§ EXCERPTED DATA:
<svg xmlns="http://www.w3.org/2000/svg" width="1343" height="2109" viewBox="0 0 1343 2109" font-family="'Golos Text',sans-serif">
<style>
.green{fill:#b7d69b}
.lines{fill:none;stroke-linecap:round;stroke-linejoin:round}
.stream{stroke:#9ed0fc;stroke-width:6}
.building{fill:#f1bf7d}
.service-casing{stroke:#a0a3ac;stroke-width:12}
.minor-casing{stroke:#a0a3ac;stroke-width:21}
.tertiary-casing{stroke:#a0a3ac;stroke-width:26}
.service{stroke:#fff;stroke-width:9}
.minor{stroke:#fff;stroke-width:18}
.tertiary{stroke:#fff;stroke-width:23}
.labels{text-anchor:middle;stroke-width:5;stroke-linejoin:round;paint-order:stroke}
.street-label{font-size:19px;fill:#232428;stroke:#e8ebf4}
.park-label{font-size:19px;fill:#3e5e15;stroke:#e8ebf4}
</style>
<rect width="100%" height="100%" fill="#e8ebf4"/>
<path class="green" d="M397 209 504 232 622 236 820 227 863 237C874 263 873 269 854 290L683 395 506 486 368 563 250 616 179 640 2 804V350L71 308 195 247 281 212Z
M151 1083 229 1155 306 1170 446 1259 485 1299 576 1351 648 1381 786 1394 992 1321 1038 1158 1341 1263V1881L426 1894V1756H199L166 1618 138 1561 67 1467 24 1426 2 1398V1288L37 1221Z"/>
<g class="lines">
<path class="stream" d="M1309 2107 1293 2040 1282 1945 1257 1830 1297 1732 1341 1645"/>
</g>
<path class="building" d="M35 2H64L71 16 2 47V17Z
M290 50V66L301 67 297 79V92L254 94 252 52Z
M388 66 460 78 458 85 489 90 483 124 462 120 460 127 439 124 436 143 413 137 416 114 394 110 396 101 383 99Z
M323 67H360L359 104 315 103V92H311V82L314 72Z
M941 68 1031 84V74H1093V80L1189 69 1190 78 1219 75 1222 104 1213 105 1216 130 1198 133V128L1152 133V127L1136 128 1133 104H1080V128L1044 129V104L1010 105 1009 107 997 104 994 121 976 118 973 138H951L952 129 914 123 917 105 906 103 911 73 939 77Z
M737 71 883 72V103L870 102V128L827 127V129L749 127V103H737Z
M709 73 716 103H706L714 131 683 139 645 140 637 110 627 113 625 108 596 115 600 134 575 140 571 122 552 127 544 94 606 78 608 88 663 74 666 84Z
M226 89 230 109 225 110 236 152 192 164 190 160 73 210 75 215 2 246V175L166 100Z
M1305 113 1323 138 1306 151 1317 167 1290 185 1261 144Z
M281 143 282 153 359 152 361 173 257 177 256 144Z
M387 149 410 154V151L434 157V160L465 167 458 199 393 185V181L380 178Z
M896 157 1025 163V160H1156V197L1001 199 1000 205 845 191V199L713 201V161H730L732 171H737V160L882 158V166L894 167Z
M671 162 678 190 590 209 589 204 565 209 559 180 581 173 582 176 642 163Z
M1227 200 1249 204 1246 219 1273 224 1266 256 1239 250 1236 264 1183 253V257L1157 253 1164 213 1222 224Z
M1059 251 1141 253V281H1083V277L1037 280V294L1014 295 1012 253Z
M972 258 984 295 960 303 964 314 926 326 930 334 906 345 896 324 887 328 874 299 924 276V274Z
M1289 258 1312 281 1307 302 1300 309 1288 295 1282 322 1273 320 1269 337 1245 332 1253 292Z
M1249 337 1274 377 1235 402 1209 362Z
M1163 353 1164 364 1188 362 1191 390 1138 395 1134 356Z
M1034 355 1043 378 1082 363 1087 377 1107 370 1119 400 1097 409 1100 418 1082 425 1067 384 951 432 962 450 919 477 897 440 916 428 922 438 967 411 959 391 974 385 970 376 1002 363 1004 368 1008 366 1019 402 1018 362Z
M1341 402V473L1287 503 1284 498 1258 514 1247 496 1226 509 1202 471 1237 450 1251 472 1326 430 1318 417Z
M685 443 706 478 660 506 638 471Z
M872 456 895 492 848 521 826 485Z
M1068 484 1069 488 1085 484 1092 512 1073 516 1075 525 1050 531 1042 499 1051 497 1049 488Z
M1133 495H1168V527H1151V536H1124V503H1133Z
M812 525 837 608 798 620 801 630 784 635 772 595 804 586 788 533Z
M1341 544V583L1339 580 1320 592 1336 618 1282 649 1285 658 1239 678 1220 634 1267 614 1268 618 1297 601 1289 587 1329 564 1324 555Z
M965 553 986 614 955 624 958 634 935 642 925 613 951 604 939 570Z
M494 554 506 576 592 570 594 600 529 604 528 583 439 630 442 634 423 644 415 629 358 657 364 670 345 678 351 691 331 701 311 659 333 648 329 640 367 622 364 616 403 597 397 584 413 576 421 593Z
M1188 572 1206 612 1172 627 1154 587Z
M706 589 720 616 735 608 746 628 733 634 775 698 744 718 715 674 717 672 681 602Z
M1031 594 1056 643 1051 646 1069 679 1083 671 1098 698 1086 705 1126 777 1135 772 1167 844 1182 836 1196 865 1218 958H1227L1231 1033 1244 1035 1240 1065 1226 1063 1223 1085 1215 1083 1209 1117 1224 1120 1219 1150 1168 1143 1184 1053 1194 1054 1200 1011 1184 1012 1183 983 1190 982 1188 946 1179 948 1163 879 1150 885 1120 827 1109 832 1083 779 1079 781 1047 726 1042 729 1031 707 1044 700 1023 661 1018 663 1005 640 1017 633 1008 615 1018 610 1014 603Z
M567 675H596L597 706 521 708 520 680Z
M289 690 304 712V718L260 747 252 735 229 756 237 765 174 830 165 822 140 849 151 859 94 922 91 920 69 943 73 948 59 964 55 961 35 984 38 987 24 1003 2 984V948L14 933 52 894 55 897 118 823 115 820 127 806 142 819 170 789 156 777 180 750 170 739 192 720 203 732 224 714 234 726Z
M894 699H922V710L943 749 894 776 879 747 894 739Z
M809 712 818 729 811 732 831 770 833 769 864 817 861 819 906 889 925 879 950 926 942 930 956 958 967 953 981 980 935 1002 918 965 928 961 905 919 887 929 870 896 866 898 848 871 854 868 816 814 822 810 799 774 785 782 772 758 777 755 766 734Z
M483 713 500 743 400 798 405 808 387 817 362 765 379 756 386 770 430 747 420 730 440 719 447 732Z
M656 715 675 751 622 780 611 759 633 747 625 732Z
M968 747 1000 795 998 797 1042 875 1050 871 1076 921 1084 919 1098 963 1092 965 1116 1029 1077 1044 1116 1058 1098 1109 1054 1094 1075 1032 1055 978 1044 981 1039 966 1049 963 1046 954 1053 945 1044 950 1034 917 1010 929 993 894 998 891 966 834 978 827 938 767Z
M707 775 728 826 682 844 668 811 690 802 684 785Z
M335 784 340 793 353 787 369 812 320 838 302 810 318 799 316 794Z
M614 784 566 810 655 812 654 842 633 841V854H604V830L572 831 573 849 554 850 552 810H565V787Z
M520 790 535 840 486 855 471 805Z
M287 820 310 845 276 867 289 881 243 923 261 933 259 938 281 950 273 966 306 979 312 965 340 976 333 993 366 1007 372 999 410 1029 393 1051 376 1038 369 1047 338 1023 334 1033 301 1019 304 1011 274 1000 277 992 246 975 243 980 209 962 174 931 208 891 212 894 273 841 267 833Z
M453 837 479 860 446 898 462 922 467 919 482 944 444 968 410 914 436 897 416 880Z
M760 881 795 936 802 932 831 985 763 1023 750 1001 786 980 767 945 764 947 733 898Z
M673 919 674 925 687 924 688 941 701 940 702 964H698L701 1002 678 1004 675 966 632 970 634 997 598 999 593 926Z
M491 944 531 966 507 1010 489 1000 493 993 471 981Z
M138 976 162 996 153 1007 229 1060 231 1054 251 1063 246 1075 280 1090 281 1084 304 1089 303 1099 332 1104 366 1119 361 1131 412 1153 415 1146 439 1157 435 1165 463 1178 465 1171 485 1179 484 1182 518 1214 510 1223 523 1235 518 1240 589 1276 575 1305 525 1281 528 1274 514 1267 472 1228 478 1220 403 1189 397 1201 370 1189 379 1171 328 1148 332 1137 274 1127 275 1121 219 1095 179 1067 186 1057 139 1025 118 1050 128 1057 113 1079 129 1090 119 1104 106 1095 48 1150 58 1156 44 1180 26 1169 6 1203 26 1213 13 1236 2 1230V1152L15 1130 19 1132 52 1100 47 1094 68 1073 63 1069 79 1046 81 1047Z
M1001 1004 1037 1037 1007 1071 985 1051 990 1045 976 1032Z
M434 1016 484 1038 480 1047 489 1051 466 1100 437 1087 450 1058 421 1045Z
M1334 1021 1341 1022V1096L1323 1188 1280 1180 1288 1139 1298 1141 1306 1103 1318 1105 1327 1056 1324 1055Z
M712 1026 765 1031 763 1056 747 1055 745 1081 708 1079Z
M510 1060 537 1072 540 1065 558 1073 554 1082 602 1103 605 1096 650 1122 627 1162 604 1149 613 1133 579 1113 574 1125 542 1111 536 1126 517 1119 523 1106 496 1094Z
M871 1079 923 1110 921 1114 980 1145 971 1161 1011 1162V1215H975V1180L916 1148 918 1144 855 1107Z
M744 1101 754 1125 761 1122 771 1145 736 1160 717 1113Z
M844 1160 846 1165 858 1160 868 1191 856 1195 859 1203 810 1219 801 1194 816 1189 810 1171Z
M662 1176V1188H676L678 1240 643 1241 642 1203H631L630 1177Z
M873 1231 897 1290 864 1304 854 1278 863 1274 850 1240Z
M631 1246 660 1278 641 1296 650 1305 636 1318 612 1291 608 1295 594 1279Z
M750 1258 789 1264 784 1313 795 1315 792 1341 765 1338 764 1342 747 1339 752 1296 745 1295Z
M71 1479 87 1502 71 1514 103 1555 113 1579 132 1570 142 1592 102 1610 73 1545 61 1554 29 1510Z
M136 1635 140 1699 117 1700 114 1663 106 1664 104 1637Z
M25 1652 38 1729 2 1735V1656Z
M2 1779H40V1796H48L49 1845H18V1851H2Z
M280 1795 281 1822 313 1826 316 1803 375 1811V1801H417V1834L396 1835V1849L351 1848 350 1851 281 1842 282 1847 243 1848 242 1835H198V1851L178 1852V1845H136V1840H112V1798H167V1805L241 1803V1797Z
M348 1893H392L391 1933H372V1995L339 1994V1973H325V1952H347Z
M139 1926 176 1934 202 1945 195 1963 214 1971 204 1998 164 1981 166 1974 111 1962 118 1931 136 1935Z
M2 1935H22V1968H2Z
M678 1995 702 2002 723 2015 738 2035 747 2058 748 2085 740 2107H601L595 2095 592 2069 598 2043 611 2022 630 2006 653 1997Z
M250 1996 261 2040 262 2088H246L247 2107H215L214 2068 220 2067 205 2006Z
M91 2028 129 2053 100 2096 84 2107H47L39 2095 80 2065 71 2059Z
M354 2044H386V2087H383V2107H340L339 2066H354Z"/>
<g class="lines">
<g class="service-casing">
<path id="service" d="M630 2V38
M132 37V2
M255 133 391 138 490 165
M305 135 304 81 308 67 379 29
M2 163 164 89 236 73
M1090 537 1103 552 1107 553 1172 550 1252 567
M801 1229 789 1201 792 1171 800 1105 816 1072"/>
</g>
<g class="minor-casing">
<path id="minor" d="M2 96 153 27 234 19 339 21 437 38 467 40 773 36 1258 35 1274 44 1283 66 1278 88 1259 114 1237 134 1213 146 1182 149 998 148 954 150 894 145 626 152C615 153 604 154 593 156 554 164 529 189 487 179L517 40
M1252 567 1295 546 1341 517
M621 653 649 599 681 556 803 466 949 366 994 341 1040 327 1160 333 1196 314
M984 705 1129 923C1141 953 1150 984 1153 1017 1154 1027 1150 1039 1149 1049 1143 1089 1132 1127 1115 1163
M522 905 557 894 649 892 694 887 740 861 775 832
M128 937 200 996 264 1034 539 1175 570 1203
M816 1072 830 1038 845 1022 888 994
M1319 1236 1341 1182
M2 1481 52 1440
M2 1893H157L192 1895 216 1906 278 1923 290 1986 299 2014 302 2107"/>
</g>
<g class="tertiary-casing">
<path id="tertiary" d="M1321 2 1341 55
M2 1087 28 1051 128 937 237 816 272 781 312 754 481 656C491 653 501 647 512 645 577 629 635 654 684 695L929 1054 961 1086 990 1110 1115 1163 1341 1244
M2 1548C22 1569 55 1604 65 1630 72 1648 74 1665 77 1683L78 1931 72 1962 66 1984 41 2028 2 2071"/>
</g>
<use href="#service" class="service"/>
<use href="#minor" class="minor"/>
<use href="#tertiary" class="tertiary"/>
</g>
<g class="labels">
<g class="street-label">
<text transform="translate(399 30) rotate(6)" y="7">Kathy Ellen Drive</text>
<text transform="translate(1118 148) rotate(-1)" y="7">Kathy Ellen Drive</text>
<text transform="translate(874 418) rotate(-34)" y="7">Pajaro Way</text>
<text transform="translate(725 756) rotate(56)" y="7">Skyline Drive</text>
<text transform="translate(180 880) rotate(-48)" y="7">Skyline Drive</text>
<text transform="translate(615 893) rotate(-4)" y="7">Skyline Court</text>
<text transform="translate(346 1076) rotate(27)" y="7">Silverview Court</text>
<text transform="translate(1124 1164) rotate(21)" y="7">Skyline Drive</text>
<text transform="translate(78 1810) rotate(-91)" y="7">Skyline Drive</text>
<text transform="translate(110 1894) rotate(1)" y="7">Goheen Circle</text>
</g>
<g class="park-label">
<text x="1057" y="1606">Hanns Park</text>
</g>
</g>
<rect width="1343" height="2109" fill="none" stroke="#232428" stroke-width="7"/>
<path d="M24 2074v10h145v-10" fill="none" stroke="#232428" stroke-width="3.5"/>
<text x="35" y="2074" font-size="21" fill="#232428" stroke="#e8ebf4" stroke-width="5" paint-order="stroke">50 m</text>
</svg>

§ PROBLEM REQUIREMENTS:
When you reach the line containing "M816 1072 830 1038 845 1022 888 994" in the listing, transcribe it and every line after it exactly, through the last line, and add nothing.

§ RESULT BELOW:
M816 1072 830 1038 845 1022 888 994
M1319 1236 1341 1182
M2 1481 52 1440
M2 1893H157L192 1895 216 1906 278 1923 290 1986 299 2014 302 2107"/>
</g>
<g class="tertiary-casing">
<path id="tertiary" d="M1321 2 1341 55
M2 1087 28 1051 128 937 237 816 272 781 312 754 481 656C491 653 501 647 512 645 577 629 635 654 684 695L929 1054 961 1086 990 1110 1115 1163 1341 1244
M2 1548C22 1569 55 1604 65 1630 72 1648 74 1665 77 1683L78 1931 72 1962 66 1984 41 2028 2 2071"/>
</g>
<use href="#service" class="service"/>
<use href="#minor" class="minor"/>
<use href="#tertiary" class="tertiary"/>
</g>
<g class="labels">
<g class="street-label">
<text transform="translate(399 30) rotate(6)" y="7">Kathy Ellen Drive</text>
<text transform="translate(1118 148) rotate(-1)" y="7">Kathy Ellen Drive</text>
<text transform="translate(874 418) rotate(-34)" y="7">Pajaro Way</text>
<text transform="translate(725 756) rotate(56)" y="7">Skyline Drive</text>
<text transform="translate(180 880) rotate(-48)" y="7">Skyline Drive</text>
<text transform="translate(615 893) rotate(-4)" y="7">Skyline Court</text>
<text transform="translate(346 1076) rotate(27)" y="7">Silverview Court</text>
<text transform="translate(1124 1164) rotate(21)" y="7">Skyline Drive</text>
<text transform="translate(78 1810) rotate(-91)" y="7">Skyline Drive</text>
<text transform="translate(110 1894) rotate(1)" y="7">Goheen Circle</text>
</g>
<g class="park-label">
<text x="1057" y="1606">Hanns Park</text>
</g>
</g>
<rect width="1343" height="2109" fill="none" stroke="#232428" stroke-width="7"/>
<path d="M24 2074v10h145v-10" fill="none" stroke="#232428" stroke-width="3.5"/>
<text x="35" y="2074" font-size="21" fill="#232428" stroke="#e8ebf4" stroke-width="5" paint-order="stroke">50 m</text>
</svg>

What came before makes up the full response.